Whether you've been through a bad break up or you're reading a sympathy card, the old saying, "time heals everything," gets passed around whenever someone is suffering. While it's usually said with the best of intentions, that saying can be quite damaging.
As a therapist, the notion that time equals medicine is an issue I tackle in my office on a daily basis. Individuals seeking help often say, "I shouldn't still be feeling this bad." It might be a year after a painful divorce, or two years after the loss of a loved one, their pain is palpable.
Quite often, their ongoing anguish stems from their attempts to escape heartache. Rather than deal with their grief or confront their sadness, they attempted to distract themselves from their misery.
They tried to act tough, hoping they could white knuckle it through their pain until time healed their wounds. But despite the passage of time, their distress remained because they lacked the skills necessary to bounce back from adversity.
I learned first-hand that time heals nothing. It's what you choose to do with that time that makes all the difference.
What The Research Says
A new study published in Perspectives on Psychological Science confirms this idea that time doesn't heal.
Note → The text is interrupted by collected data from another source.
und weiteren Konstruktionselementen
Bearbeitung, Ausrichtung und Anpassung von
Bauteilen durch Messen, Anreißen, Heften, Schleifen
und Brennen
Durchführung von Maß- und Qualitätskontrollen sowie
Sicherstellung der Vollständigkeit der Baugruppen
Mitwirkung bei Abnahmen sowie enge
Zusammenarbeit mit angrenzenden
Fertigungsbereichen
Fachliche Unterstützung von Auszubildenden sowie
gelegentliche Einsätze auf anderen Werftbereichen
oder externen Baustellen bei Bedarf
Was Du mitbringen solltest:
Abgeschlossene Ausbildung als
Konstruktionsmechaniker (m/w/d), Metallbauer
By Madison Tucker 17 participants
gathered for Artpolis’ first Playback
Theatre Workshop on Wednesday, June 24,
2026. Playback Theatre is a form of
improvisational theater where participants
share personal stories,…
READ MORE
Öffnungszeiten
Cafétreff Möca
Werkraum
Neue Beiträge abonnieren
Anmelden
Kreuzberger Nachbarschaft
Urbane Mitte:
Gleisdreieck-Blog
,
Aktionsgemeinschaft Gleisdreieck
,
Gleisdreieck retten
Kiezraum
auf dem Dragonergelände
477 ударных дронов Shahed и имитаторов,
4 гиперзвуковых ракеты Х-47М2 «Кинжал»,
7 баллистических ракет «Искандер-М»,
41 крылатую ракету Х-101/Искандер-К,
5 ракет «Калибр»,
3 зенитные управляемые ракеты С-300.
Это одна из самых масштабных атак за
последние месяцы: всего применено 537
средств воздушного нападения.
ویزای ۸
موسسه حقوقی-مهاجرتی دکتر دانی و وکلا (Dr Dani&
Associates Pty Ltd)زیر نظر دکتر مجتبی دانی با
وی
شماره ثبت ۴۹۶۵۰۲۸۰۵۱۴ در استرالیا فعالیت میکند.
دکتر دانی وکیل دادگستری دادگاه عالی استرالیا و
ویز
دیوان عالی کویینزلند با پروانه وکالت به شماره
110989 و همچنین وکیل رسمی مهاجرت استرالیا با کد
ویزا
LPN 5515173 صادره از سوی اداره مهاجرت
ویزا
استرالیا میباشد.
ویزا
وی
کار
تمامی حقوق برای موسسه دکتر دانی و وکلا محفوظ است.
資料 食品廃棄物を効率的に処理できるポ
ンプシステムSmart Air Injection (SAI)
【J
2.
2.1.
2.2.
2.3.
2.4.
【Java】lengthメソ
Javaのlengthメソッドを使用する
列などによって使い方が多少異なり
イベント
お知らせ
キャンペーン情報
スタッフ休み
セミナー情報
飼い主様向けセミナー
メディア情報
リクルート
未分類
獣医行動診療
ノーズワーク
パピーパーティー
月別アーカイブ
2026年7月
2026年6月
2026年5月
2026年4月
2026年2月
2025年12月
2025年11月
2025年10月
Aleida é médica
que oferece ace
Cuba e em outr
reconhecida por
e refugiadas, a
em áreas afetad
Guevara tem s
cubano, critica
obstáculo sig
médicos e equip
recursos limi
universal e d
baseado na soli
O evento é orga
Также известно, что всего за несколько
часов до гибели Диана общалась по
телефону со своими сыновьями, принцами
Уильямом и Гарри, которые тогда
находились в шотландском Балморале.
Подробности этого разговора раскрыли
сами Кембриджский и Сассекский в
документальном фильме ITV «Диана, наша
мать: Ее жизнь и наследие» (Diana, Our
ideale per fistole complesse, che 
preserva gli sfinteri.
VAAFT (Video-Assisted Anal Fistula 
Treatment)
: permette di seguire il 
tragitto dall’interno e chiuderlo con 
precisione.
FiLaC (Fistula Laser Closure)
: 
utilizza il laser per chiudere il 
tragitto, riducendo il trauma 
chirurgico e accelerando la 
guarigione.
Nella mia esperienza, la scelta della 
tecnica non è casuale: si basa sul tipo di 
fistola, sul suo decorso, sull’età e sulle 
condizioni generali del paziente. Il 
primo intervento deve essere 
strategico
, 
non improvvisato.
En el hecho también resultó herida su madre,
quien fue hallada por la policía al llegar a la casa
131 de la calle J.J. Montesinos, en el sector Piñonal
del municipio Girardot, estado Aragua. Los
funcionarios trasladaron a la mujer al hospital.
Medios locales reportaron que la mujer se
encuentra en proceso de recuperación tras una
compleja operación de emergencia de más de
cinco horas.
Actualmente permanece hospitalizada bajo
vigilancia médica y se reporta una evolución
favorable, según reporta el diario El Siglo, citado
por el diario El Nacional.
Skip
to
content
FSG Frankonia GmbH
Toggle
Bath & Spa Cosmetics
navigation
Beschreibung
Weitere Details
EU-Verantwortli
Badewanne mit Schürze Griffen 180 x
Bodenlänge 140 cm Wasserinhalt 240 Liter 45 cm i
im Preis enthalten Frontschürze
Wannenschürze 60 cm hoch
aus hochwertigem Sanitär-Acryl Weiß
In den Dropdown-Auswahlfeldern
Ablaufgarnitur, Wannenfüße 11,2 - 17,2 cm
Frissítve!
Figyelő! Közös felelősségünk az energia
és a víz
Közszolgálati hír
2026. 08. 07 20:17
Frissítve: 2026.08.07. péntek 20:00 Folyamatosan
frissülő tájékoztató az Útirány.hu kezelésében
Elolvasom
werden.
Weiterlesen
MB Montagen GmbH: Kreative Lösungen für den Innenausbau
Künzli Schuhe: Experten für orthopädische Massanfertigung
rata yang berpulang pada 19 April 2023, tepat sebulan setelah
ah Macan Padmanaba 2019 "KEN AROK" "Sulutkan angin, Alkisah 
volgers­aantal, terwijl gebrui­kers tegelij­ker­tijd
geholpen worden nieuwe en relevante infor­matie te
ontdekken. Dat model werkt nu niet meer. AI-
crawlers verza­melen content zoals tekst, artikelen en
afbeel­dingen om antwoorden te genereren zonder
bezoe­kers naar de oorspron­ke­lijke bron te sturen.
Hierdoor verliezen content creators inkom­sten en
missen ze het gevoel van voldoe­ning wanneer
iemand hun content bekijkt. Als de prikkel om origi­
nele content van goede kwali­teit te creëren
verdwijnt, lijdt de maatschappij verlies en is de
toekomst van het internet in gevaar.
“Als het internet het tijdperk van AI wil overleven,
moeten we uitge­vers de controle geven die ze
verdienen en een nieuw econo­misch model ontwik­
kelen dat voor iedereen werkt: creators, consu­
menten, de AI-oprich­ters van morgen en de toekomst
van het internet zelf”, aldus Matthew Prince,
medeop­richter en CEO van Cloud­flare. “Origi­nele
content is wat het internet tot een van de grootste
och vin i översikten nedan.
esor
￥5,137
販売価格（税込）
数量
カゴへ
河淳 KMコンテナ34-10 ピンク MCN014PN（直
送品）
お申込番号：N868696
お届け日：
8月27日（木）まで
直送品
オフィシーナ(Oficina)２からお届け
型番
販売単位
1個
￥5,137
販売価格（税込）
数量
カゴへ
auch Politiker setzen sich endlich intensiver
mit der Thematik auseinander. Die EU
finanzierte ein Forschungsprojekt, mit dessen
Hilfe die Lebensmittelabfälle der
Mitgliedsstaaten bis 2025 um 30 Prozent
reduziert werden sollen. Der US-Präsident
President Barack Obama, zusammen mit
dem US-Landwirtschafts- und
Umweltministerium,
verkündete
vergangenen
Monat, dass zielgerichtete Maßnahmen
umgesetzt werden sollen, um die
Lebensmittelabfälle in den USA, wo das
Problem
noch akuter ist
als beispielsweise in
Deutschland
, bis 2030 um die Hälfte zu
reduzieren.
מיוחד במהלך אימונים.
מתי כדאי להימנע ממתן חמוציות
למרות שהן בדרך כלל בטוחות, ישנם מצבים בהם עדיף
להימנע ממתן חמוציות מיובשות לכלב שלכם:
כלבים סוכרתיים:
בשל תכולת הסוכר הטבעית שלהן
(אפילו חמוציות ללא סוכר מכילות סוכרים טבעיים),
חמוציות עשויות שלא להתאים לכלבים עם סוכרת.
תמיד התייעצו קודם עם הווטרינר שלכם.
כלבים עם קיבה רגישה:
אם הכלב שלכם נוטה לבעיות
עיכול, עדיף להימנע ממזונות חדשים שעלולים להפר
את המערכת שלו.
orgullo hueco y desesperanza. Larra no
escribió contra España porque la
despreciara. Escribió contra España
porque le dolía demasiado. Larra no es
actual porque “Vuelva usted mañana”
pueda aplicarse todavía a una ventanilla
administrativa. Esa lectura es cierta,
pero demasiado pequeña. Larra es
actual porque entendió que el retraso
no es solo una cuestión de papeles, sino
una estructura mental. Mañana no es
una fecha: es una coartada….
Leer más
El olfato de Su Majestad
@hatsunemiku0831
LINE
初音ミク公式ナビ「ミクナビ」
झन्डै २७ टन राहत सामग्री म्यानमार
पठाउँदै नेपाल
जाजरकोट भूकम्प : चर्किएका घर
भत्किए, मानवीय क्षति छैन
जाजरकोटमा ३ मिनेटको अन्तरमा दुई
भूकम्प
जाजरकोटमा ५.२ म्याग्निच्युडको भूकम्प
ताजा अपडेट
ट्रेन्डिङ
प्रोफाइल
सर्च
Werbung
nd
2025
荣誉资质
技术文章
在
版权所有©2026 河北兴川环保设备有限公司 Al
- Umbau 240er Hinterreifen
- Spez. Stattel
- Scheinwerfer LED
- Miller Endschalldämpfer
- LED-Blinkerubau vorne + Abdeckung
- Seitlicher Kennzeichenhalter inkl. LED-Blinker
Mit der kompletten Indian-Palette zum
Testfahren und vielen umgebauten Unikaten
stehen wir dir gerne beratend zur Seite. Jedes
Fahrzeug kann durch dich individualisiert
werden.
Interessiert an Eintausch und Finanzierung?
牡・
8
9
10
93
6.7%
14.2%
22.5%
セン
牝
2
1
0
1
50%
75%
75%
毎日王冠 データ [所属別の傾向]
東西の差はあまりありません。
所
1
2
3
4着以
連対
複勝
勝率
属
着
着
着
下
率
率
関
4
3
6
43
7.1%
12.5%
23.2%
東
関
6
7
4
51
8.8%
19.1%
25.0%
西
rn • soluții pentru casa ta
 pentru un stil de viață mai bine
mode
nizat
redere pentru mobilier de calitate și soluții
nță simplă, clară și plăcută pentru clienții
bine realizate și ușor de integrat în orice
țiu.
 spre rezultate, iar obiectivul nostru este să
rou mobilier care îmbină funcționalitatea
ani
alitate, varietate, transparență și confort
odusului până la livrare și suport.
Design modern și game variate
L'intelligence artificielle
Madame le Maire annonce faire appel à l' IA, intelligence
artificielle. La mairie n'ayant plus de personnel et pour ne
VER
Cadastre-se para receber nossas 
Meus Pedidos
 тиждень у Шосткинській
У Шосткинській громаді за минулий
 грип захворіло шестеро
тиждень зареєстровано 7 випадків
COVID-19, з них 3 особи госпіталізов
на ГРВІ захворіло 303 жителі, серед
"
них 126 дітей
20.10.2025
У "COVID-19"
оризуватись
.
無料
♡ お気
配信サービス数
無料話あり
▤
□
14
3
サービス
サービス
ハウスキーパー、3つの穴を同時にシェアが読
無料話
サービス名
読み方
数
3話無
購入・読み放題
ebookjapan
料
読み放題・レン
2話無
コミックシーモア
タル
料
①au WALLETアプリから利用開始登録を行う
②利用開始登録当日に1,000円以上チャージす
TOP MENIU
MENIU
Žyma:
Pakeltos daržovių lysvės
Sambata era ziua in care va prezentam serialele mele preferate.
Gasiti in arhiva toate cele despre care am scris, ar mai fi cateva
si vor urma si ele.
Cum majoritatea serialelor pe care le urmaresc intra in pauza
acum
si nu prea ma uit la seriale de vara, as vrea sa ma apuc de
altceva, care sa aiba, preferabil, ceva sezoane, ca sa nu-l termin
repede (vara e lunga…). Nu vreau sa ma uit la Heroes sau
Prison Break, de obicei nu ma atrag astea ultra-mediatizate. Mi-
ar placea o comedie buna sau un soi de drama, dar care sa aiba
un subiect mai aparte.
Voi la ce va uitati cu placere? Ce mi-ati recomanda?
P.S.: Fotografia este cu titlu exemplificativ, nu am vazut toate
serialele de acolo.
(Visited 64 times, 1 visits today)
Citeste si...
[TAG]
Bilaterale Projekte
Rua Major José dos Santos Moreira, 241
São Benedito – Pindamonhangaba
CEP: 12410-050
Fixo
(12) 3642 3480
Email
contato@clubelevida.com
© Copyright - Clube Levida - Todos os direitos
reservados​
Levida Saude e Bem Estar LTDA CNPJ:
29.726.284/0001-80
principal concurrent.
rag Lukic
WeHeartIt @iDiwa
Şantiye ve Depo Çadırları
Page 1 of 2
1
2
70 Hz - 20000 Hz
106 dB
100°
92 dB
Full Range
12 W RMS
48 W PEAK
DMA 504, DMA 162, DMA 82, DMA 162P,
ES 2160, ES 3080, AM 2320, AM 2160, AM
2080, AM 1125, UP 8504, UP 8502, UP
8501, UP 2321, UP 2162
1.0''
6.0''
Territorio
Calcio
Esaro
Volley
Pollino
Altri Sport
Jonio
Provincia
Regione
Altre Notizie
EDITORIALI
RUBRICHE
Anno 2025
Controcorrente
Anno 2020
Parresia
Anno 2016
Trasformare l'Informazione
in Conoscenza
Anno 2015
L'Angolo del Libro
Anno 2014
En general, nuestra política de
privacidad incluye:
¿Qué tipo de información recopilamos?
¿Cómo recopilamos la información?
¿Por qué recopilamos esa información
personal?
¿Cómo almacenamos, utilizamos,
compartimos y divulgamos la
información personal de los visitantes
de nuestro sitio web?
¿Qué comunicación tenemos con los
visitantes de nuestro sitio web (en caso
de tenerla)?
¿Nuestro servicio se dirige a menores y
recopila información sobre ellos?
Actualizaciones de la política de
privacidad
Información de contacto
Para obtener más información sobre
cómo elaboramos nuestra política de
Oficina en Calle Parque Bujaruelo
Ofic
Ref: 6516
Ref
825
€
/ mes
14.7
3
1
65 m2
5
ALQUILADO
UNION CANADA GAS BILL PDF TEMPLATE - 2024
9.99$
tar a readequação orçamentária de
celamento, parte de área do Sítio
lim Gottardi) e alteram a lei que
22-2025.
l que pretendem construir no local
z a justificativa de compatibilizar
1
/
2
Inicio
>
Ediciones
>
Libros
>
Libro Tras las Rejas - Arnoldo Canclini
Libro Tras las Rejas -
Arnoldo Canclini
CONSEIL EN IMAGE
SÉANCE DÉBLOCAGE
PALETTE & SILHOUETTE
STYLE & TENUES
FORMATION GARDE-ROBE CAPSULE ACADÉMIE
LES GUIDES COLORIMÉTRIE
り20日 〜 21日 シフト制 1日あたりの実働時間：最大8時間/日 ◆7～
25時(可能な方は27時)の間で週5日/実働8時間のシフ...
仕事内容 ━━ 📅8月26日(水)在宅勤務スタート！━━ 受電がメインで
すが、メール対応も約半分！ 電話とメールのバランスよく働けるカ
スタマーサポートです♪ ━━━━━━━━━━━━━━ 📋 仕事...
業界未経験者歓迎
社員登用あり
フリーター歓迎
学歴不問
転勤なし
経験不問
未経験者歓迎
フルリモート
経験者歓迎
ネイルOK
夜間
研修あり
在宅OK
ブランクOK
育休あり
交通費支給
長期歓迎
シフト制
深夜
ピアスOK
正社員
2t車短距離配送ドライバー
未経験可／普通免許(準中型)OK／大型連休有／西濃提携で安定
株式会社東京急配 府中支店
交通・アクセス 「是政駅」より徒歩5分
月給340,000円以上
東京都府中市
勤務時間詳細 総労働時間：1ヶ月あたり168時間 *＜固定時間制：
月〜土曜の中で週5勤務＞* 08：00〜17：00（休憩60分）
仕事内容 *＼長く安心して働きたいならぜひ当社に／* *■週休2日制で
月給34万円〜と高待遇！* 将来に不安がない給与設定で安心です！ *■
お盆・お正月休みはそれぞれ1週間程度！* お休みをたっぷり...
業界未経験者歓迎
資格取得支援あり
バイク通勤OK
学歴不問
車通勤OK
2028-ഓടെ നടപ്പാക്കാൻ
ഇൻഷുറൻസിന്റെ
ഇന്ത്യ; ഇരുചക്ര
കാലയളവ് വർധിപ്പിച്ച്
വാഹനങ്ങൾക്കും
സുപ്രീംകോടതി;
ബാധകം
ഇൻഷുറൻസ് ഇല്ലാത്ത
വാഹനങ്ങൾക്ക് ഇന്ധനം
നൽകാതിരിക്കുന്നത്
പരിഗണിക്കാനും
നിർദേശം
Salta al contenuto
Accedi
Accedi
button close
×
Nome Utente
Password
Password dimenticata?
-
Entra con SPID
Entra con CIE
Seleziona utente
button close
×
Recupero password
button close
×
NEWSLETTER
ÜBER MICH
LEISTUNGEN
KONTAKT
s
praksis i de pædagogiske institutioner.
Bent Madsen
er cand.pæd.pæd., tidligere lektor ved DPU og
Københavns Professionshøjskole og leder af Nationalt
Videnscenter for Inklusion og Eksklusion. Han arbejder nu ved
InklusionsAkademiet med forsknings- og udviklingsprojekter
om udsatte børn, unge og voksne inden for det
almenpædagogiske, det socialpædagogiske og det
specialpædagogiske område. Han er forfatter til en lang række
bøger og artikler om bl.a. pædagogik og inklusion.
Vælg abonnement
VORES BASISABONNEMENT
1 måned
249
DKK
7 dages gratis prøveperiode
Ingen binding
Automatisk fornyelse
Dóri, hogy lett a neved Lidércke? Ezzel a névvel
Researchers from Arizona State University discovered that in general, people don't possess a lot of natural resilience.
When individuals experience life-altering events, like a natural disaster or long-term unemployment, there's a good chance it will take them longer than anticipated to bounce back.
The study confirmed that life stressors can cause a substantial decline in well-being that can last several years. Researchers report that the previously held belief that "most people are resilient" may prevent people from seeking the help they need to recover more effectively.
There's No Timeline On Bouncing Back
The well-intentioned adage, "things will get better soon" perpetuates the myth that healing a psychological wound is a passive activity. Unfortunately, waiting to feel better might not yield the best results.
Assuming that time heals -- and putting a time frame on when you should feel better -- is dangerous. Not only might you become highly critical of yourself if you don't bounce back fast enough, but you may also lack empathy for other people's prolonged suffering.
Rather than rally around a friend going through a rough patch, you may be tempted to assume he should be doing better. After all, his divorce was six months ago, right?
Or instead of revealing your own distress to a trust family member, you may suffer in silence out of fear that you'll be judged harshly. But waiting for more time to pass isn't likely the best option.
Build Mental Strength
No one is born mentally strong -- but everyone has the ability to develop mental strength. Similar to developing physical strength, there are exercises you can perform to build mental strength.
Healthy habits, like identifying what you're grateful for and practicing self-compassion, can go a long way toward boosting your mental muscle. Thinking realistically, regulating your emotions, and behaving productively is the key to bouncing back from adversity.
The stronger you become, the more resilient you'll be to life's stressors -- both big and small. Increasing your resilience requires intentional practice, but it's well worth the effort. Building mental strength increases your ability to heal your psychological wounds.